DATA FOR THIS TASK
------------------------------------------------
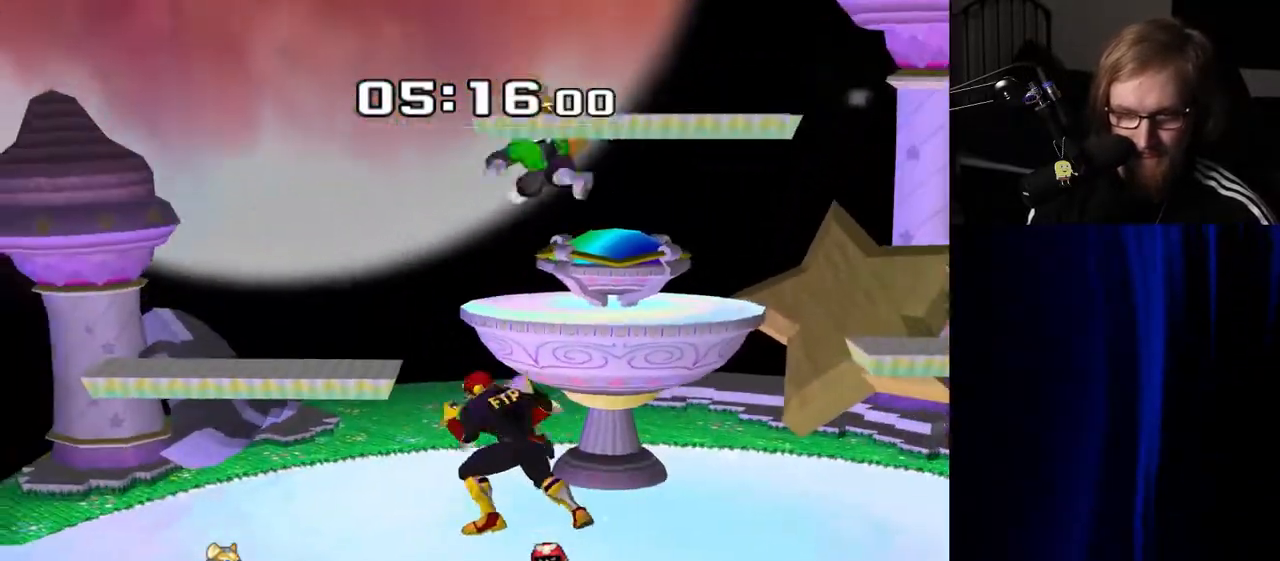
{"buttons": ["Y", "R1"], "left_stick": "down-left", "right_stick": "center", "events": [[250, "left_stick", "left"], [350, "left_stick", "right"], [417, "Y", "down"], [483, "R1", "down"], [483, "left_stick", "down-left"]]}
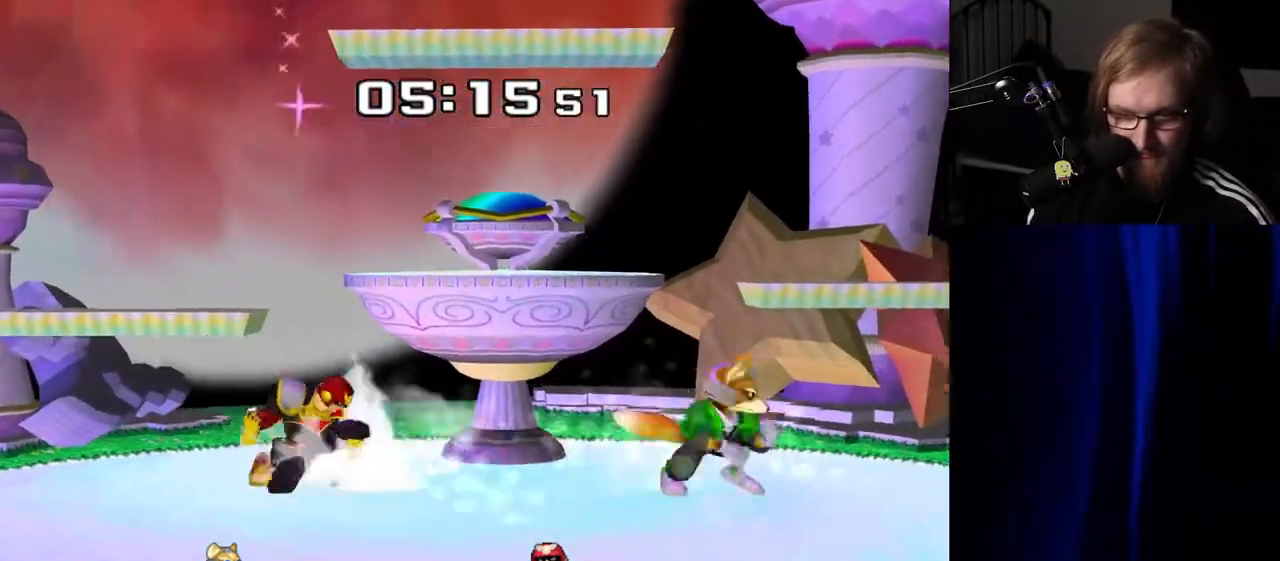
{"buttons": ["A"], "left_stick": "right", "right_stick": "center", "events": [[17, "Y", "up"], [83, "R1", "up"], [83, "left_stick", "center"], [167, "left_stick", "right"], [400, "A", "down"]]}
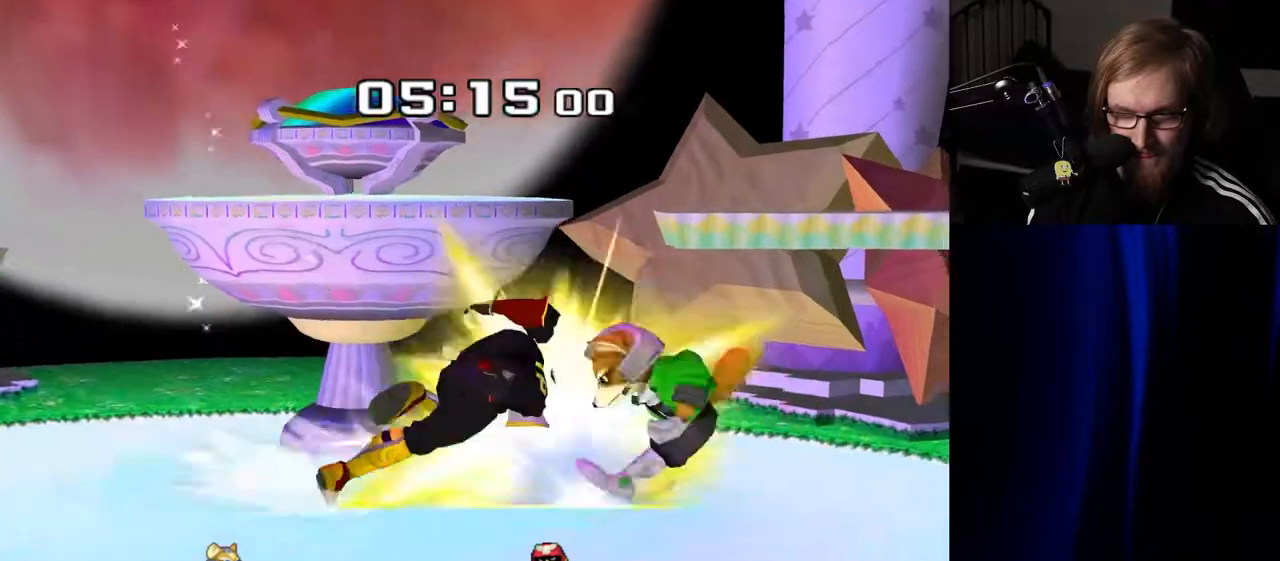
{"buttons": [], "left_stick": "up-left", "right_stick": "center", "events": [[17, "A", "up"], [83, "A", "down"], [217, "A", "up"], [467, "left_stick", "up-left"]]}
------------------------------------------------
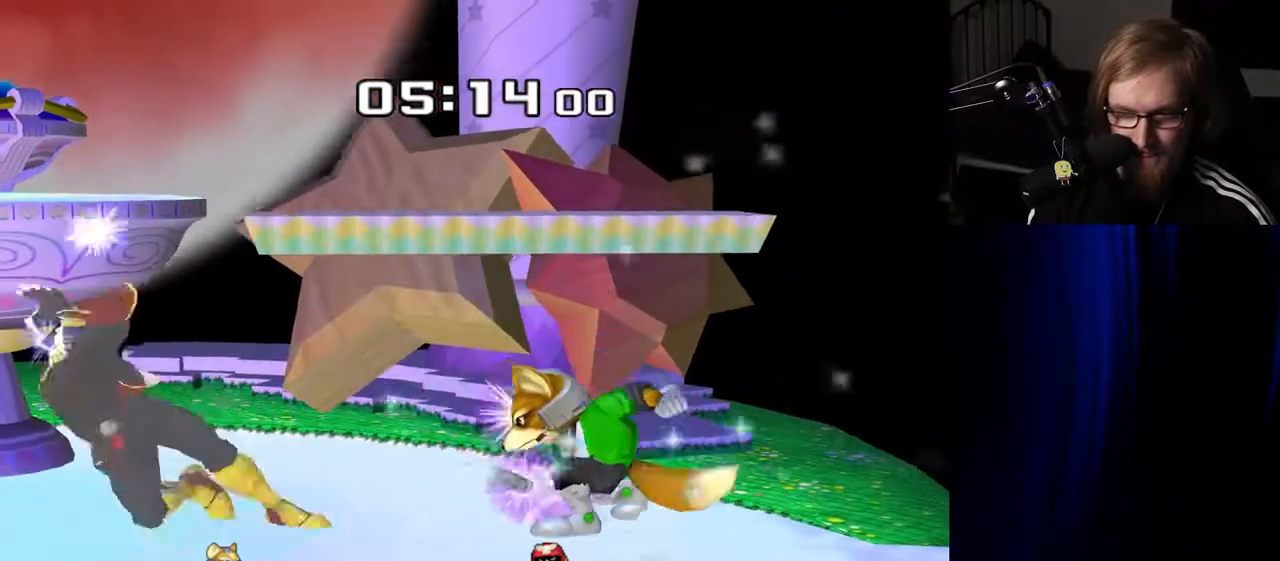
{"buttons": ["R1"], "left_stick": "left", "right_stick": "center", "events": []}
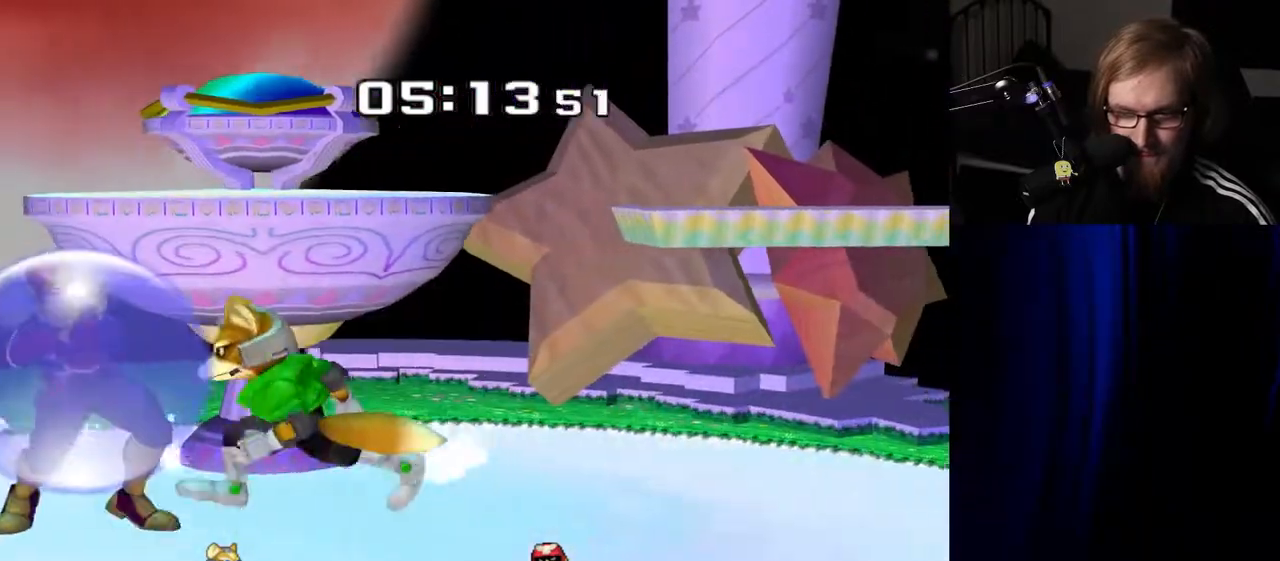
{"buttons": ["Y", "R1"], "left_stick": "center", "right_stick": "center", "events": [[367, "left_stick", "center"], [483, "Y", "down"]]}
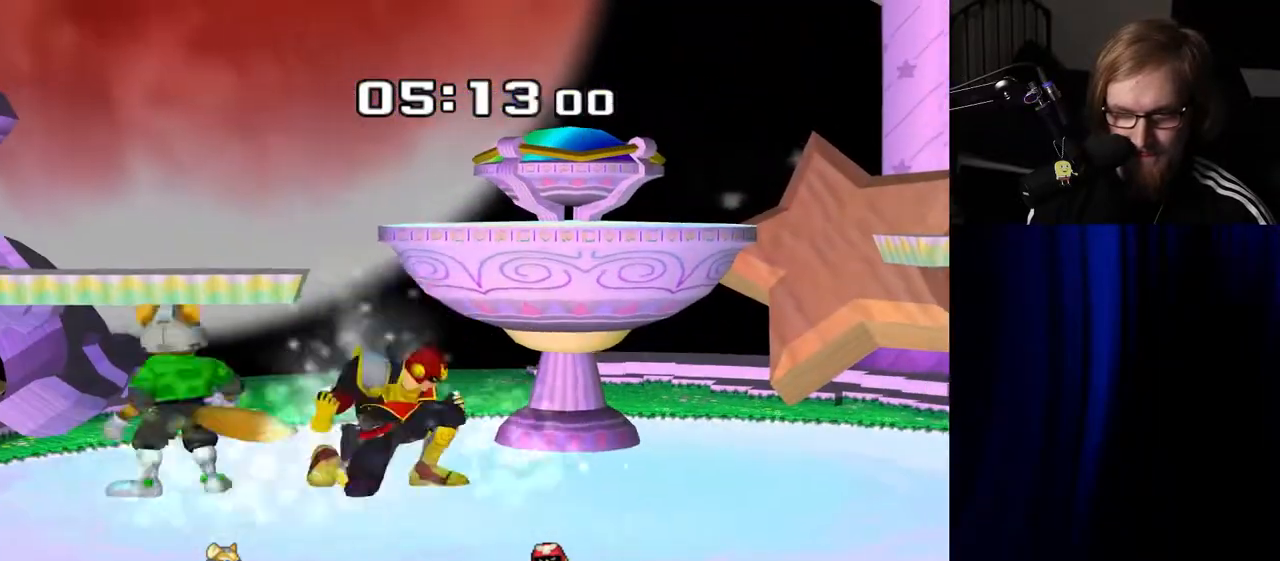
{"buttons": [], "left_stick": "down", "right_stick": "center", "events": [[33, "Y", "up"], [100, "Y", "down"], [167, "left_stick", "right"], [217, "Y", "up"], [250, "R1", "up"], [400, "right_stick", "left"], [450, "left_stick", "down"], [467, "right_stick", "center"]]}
------------------------------------------------
WORK REQUEST
Within the data above, how many lines include the string "down"? Only the number is required.

RESPONSE AREA
5